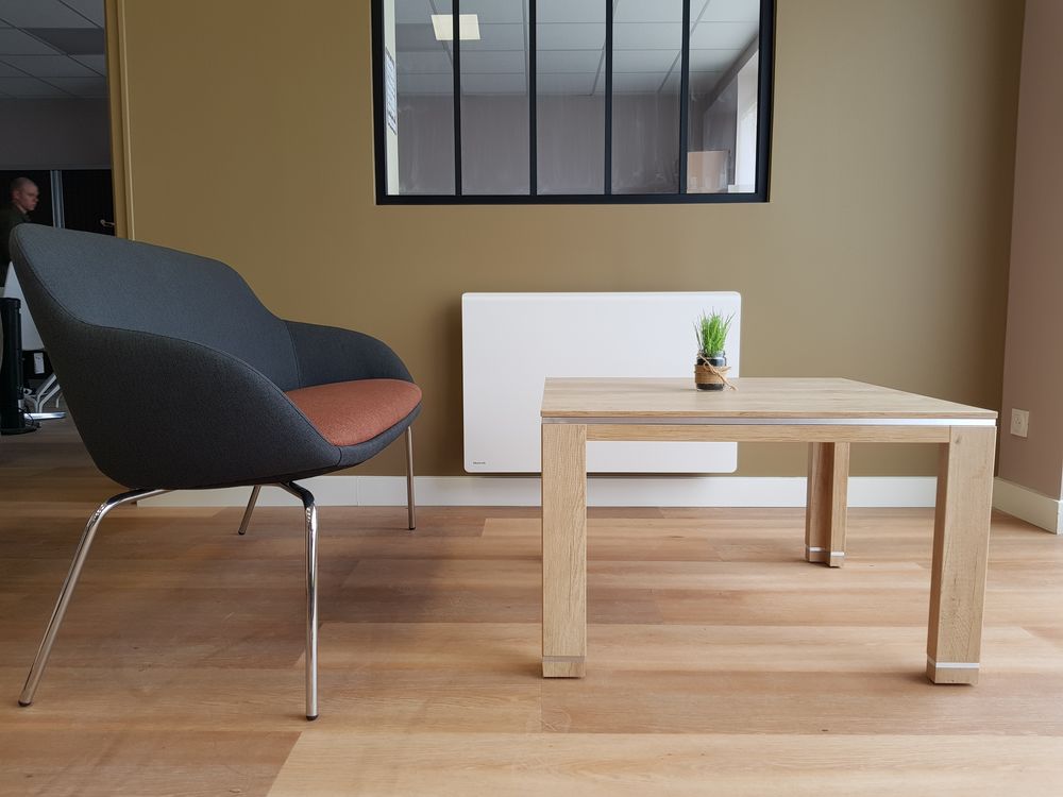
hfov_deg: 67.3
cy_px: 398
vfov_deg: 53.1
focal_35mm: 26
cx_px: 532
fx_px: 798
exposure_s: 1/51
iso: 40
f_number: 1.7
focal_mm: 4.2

++++

Required action: Pictures aside, return all of the material exactly as written.

Answer section:
hfov_deg: 67.3
cy_px: 398
vfov_deg: 53.1
focal_35mm: 26
cx_px: 532
fx_px: 798
exposure_s: 1/51
iso: 40
f_number: 1.7
focal_mm: 4.2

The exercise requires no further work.